A suspect accused of a double murder in Phoenix in 2009 is a free man after a series of mistakes during his trial. Elton Jardines is expected to be released from jail Wednesday after going on trial for the murder of two Valley women.
Joanna Lopez and her friend Crystal Arrona were killed in a shooting on May 31, 2009. The two were having a girls’ night out with some other friends when they stopped at the QuikTrip near 27th and Northern avenues. Investigators say there was an argument with another group of people, and Jardines pulled a gun and shot four women. Lopez and Arrona did not survive.
“He took all my tomorrows away from me. I can never touch her, hug her, hear her voice, nothing,” says Donna Rangel, mother of Joanna Lopez.
“I missed all those times that I should have had with her,” says Marissa Arrona, who was only 10 years old when she lost her mom, Crystal. “I never really thought about my life and having peace in it because it’s always been chaotic.”
The shooting sparked an international manhunt. The search for Jardines was featured on John Wash’s “The Hunt.” In 2018, the U.S. Marshal Service tracked down Jardines in Mexico and extradited him back to Maricopa County to face trial.
The only peace that the Lopez and Arrona families had was knowing that justice would be served. However, the devastation was felt by both families after learning there were concerns with the case. It is reported that a witness may have seen critical evidence on the prosecutor’s laptop. Judge Jennifer Ryan-Touhill declared a mistrial despite objections from the prosecution and defense.
“Sometimes the criminal justice system does not work as we hope it will,” says Mel McDonald, a former Maricopa County prosecutor and retired Superior Court judge.
McDonald says declaring a mistrial when neither side asked for one is extremely rare, but he says he can understand how the judge came to that decision. After the mistrial, it was determined double-jeopardy came into play, which means Jardines cannot be retried for the same charge.
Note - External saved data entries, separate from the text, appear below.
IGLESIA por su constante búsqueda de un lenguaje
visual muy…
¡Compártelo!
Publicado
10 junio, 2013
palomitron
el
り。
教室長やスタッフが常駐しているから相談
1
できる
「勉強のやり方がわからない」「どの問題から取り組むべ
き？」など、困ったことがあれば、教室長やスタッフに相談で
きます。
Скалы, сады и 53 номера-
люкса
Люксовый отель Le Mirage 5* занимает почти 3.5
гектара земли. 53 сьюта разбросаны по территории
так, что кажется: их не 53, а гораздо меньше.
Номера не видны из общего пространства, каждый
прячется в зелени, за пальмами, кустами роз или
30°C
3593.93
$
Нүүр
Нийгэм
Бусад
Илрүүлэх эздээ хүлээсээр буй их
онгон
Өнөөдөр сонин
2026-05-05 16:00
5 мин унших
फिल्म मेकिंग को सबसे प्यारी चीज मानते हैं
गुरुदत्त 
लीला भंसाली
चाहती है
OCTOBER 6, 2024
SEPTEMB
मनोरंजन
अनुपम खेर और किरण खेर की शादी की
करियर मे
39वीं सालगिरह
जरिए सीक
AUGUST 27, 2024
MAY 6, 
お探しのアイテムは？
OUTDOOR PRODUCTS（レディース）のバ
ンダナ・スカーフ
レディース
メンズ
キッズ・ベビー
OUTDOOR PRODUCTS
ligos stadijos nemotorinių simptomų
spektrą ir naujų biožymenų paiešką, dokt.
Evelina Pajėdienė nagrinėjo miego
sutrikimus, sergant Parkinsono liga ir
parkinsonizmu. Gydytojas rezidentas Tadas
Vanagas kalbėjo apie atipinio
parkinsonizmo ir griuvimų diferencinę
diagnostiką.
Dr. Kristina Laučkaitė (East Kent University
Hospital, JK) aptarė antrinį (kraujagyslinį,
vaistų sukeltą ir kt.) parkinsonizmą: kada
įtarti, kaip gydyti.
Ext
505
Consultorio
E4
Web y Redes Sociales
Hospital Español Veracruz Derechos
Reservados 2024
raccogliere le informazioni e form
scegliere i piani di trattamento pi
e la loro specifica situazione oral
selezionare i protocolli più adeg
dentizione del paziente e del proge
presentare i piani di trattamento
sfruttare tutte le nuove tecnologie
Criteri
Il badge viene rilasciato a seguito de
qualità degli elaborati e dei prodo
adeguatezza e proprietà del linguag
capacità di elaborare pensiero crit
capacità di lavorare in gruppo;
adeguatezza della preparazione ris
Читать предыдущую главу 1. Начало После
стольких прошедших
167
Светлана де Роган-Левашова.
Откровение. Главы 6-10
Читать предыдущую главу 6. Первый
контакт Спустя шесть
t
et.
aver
As a result, Jardines had to be released.
“These wounds keep getting open and today that wound is really big for me right now,” says Rangel. Arrona’s family, however, is refusing to give up.
“Why can’t a judge be held accountable?” says Arrona’s cousin, Vernique Jenkins. Jenkins says she is exploring options to pursue Jardines through civil litigation. She wants to take up activism to bring awareness to court procedures that can rob families of justice.
Both families are torn apart by the results and a community is in deep concern knowing that a suspected killer is back out. “It makes me so angry and sad that he’s just going to go on with his life as if nothing happened,” says Arrona. “Like he didn’t destroy hundreds of peoples’ lives.”
Prosecutors could ask the Arizona Supreme Court to review the case. The Maricopa County Attorney’s Office addressed this in a statement:
“The Maricopa County Attorney’s Office is committed to seeking justice for the families impacted by this tragic and senseless crime. Unfortunately, the court of appeals ruled that we could not retry the case. After reviewing their decision, we do not believe that we would prevail on appeal and therefore, continuing to litigate this issue is not a responsible use of the office’s resources.” Arizona’s Family reached out to Jardines’ attorney. He did not have any comment on the trial’s outcome.